FutureAGI can then alert on eval-fail-rate-by-cohort, open a regression eval, or route a risky cohort through Agent Command Center model fallback. The attribute is not the verdict; it is the dimension that makes the verdict actionable.

How to measure or detect span attributes

Span attributes are not a single score. Measure whether they are complete, correct, and useful during incidents:

Coverage: percentage of production LLM spans with non-null fi.span.kind, gen_ai.request.model, token counts, status, and trace id; target 99% or higher.
Cardinality: unique values per indexed attribute. Model names, prompt versions, route names, tenant tiers, and tool names are useful; raw prompts and user messages should not be indexed.
Latency slices: p99 duration by fi.span.kind, provider, route, and model to separate model latency from retrieval or tool latency.
Cost slices: token-cost-per-trace by gen_ai.request.model, gen_ai.usage.input_tokens, and llm.token_count.prompt.
Eval correlation: eval-fail-rate-by-cohort when Groundedness, ContextRelevance, or ToolSelectionAccuracy results are attached to the span that produced the output or action.

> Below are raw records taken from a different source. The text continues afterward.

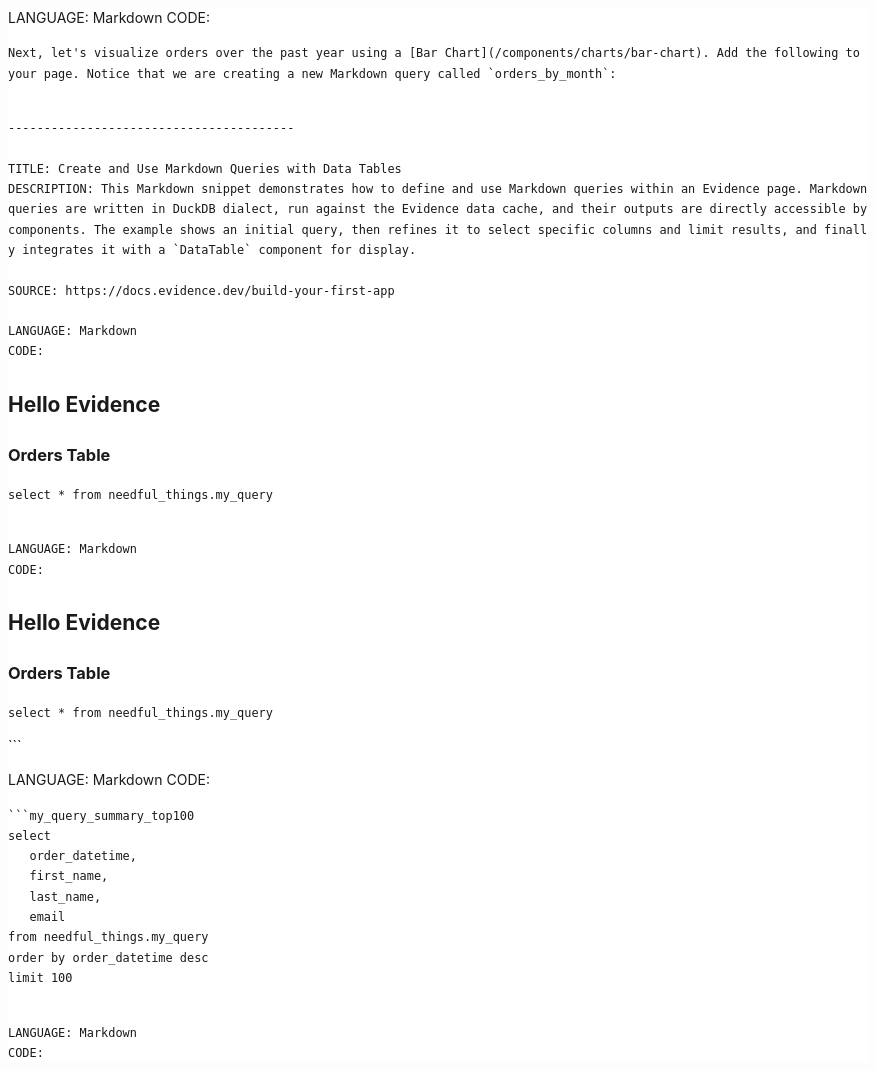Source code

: LANGUAGE: Markdown
CODE:
```
Next, let's visualize orders over the past year using a [Bar Chart](/components/charts/bar-chart). Add the following to your page. Notice that we are creating a new Markdown query called `orders_by_month`:

```
```

----------------------------------------

TITLE: Create and Use Markdown Queries with Data Tables
DESCRIPTION: This Markdown snippet demonstrates how to define and use Markdown queries within an Evidence page. Markdown queries are written in DuckDB dialect, run against the Evidence data cache, and their outputs are directly accessible by components. The example shows an initial query, then refines it to select specific columns and limit results, and finally integrates it with a `DataTable` component for display.

SOURCE: https://docs.evidence.dev/build-your-first-app

LANGUAGE: Markdown
CODE:
```
## Hello Evidence

### Orders Table

```my_query_summary
select * from needful_things.my_query
```
```

LANGUAGE: Markdown
CODE:
```
## Hello Evidence

### Orders Table

```my_query_summary
select * from needful_things.my_query
```

<DataTable data={my_query_summary} />
```

LANGUAGE: Markdown
CODE:
```
```my_query_summary_top100
select
   order_datetime,
   first_name,
   last_name,
   email
from needful_things.my_query
order by order_datetime desc
limit 100
```
```

LANGUAGE: Markdown
CODE:
```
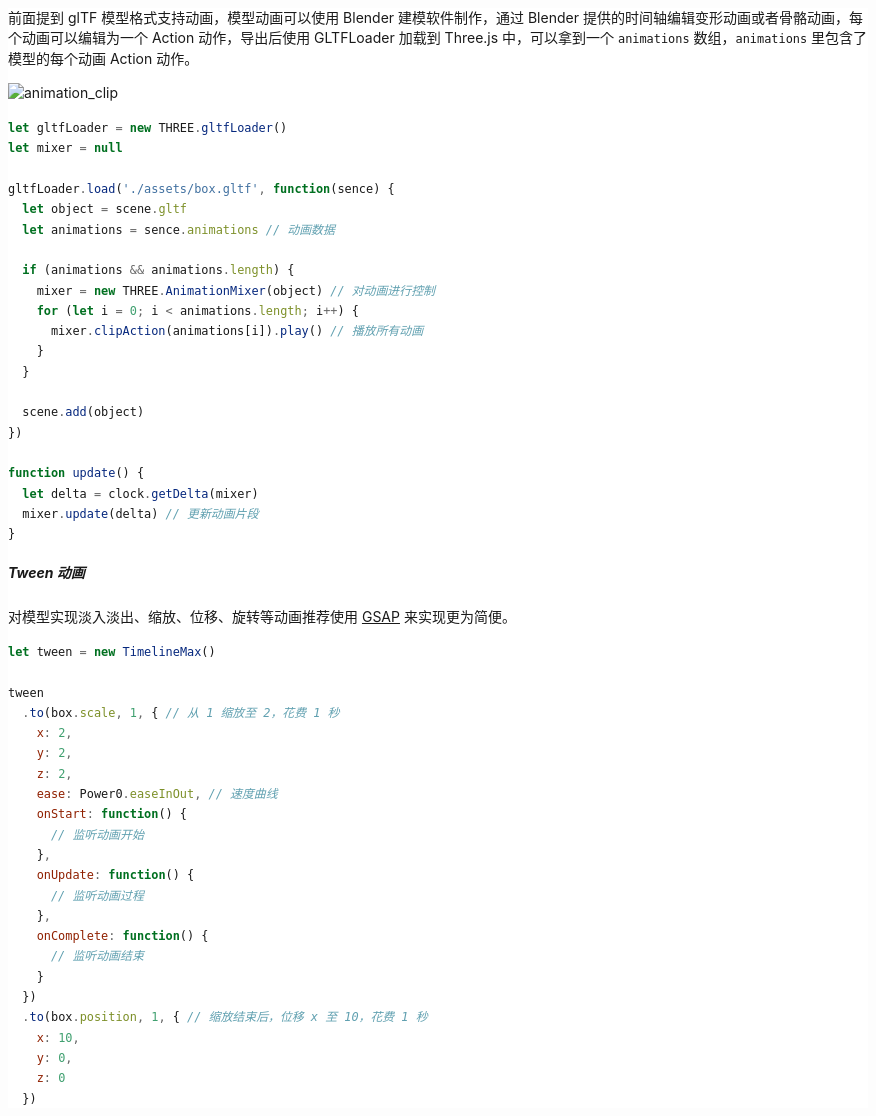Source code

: 前面提到 glTF 模型格式支持动画，模型动画可以使用 Blender 建模软件制作，通过 Blender 提供的时间轴编辑变形动画或者骨骼动画，每个动画可以编辑为一个 Action 动作，导出后使用 GLTFLoader 加载到 Three.js 中，可以拿到一个 `animations` 数组，`animations` 里包含了模型的每个动画 Action 动作。

![animation_clip](//misc.aotu.io/ONE-SUNDAY/cannonjs/animation_clip.jpg)

```js
let gltfLoader = new THREE.gltfLoader()
let mixer = null

gltfLoader.load('./assets/box.gltf', function(sence) {
  let object = scene.gltf
  let animations = sence.animations // 动画数据

  if (animations && animations.length) {
    mixer = new THREE.AnimationMixer(object) // 对动画进行控制
    for (let i = 0; i < animations.length; i++) {
      mixer.clipAction(animations[i]).play() // 播放所有动画
    }
  }

  scene.add(object)
})

function update() {
  let delta = clock.getDelta(mixer)
  mixer.update(delta) // 更新动画片段
}
```

##### Tween 动画

对模型实现淡入淡出、缩放、位移、旋转等动画推荐使用 [GSAP](https://greensock.com/gsap?product=gsap) 来实现更为简便。

```js
let tween = new TimelineMax()

tween
  .to(box.scale, 1, { // 从 1 缩放至 2，花费 1 秒
    x: 2,
    y: 2,
    z: 2,
    ease: Power0.easeInOut, // 速度曲线
    onStart: function() {
      // 监听动画开始
    },
    onUpdate: function() {
      // 监听动画过程
    },
    onComplete: function() {
      // 监听动画结束
    }
  })
  .to(box.position, 1, { // 缩放结束后，位移 x 至 10，花费 1 秒
    x: 10,
    y: 0,
    z: 0
  })
```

A minimal custom span attribute set:

from opentelemetry import trace

tracer = trace.get_tracer(__name__)
with tracer.start_as_current_span("rerank_docs") as span:
    span.set_attribute("fi.span.kind", "RERANKER")
    span.set_attribute("retrieval.index.name", "refund-policy-v4")
    span.set_attribute("retrieval.result.count", 12)

Common mistakes

Putting raw prompts into indexed attributes. Store prompt content in redacted capture fields; keep attributes for stable dimensions such as model and prompt version.
Recording attributes only on the root span. Child spans need the facts: retriever index, tool name, model, status, token count, and error type.
Naming the same token field three ways. prompt_tokens, tokens_in, and llm.token_count.prompt fragment dashboards and alerts.
Treating SDK-reported fields as permanent. Recheck model ids, token fields, and tool-call shapes after provider SDK upgrades.
Omitting failure attributes. A failed span without error.type, status, and tool name sends responders back to raw logs.